Milpa contains the traditional recipes lovingly shared by the local indigenous Mixtec women, allowing readers to re-create the culinary magic that flows from this ancient agricultural system. Recipes are painstakingly tested and photographed in traditional indigenous kitchens as well as in a professional modern test kitchen. Please purchase the book, below.....

All Rights Reserved: © Phil-Dahl Bredine, © Kathy Dahl-Bredine © Judith Cooper Haden Photography, © Susana Trilling SOMH.

Wednesday, April 4, 2012

CORN WALKING IN THE MIXTECA -- Let's Reconsider 'Doing Things Big!"

January, 2010
Dear friends and family,

Last night as we came home from Oaxaca we rounded a curve and saw in the semi-darkness a round hulk of corn stalks a good 10 feet wide moving down the opposite lane toward us. “Corn walking” we call this common phenomenon these days when all of our campesino neighbors are harvesting their crops. For the huge bundle of upright corn stalks usually hides all but the small hooves of the sturdy burro that is silently propelling the bundle toward home from under the stalks. It reminded us of what we have over and over again been forced by our neighbors to recognize in our time in the village of Yucuyoco: life here challenges all of our Northern preconceptions and preferred systems of providing the necessities of life. It especially challenges our myths about the efficiency of “doing things big”.

© Phil Dahl-Bredine
The burro carries as much corn as a well packed pick up truck. But you will all laugh at us if we suggest it is a more efficient way to transport farm produce. Yet U.S. farmers will not laugh so loud when they hear that investment in the burro was $50 and that our farmer friends here are not in debt to the banks, they are not threatened with losing their land to foreclosure, and there are no farmer suicides that so often follow these foreclosures in the U.S. And it may be cause for thought that recent studies have shown that, although farmers here have lower yields per acre when they mono crop corn, the total food produced on small parcels that combine the polycultures of the traditional milpa system and small livestock is often higher than on the “modern” agribusiness farms.

Ah, but the burro and other less mechanized methods of production are so slow! Yet, in this time in which we are bumping up against the ecological limits of the planet and the social limits of the increasing gap between rich and poor, it is time to begin to dispel the myths about the importance of speed and bigness.

Both speed and bigness cost! Both produce contamination, concentration of wealth, unemployment, unsustainable resource use, and ill health. All of these are costs we cannot afford at this our time to be here on planet Earth. The ever increasing number of enterprises that have come to be “too big to fail” want us to believe that speed and bigness are essential to competitiveness and cheaper consumer goods. But this is because they wish to continue to externalize the above mentioned costs in all of our production systems, from food production to manufacturing, onto government, service organizations, and the “modern” family.

Oh, they will accuse us of being Luddites, romantics, crackpots! But the basic systems on which we depend in the North no longer work. We must question them at the deepest level. Speed and large size are two of the first entities that we need to strip from the myths that surround them.

Given data:
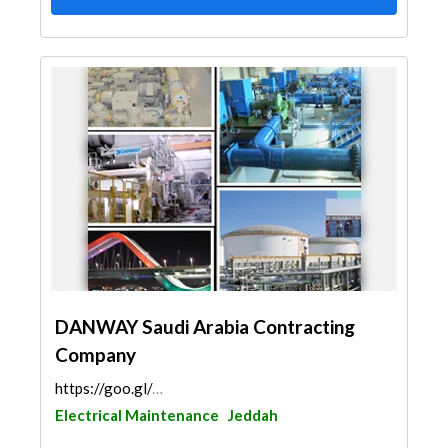
DANWAY Saudi Arabia Contracting
Company
https://goo.gl/maps/3Bu5ogEYpeFmVRks8
Electrical Maintenance
Jeddah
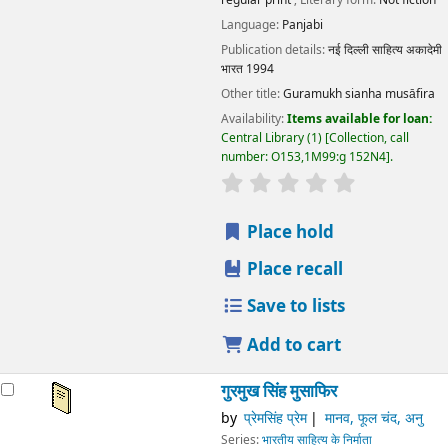
Language:
Panjabi
Publication details:
नई दिल्ली
साहित्य अकादेमी
भारत
1994
Other title:
Guramukh sianha musāfira
Availability:
Items available for loan:
Central Library
(1)
Collection, call
number:
O153,1M99:g 152N4
.
star rating
Average : 0.0 out
Place hold
Place recall
Save to lists
Add to cart
गुरमुख सिंह मुसाफिर
by
प्रेमसिंह प्रेम
मानव, फूल चंद, अनु
Series:
भारतीय साहित्य के निर्माता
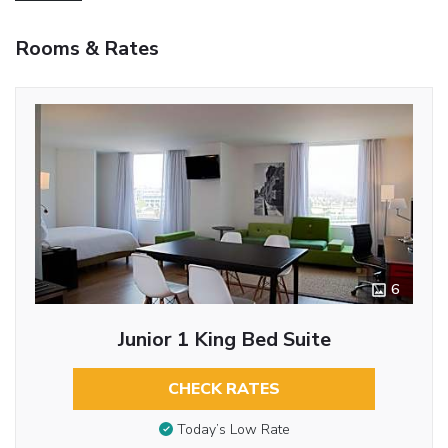
Rooms & Rates
6
Junior 1 King Bed Suite
CHECK RATES
Today’s Low Rate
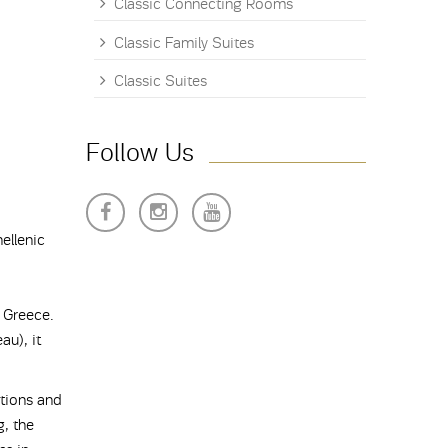
Classic Connecting Rooms
Classic Family Suites
Classic Suites
Follow Us
ellenic
 Greece.
u), it
tions and
g, the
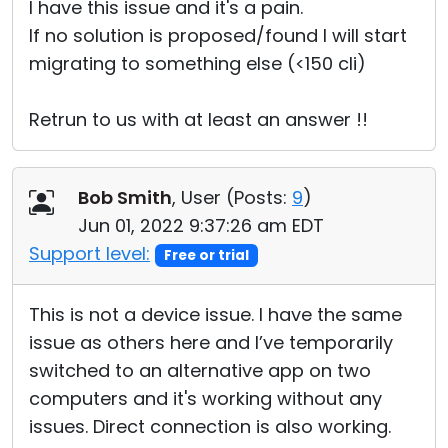
I have this issue and it's a pain.
If no solution is proposed/found I will start
migrating to something else (<150 cli)
Retrun to us with at least an answer !!
Bob Smith
, User (
Posts:
9
)
Jun 01, 2022 9:37:26 am EDT
Support level:
Free or trial
This is not a device issue. I have the same
issue as others here and I’ve temporarily
switched to an alternative app on two
computers and it's working without any
issues. Direct connection is also working.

Tasks and exercises:
a. In the corn walking text, how much did the investment in the burro cost?
b. List every cost that the corn walking text says both speed and bigness produce.
c. Please transcribe everything in the corn walking text from "Ah, but the" down to "speed and bigness.".

Results of the exercise:
a. $50

b.
- Contamination
- Concentration of wealth
- Unemployment
- Unsustainable resource use
- Ill health

c.
Ah, but the burro and other less mechanized methods of production are so slow! Yet, in this time in which we are bumping up against the ecological limits of the planet and the social limits of the increasing gap between rich and poor, it is time to begin to dispel the myths about the importance of speed and bigness.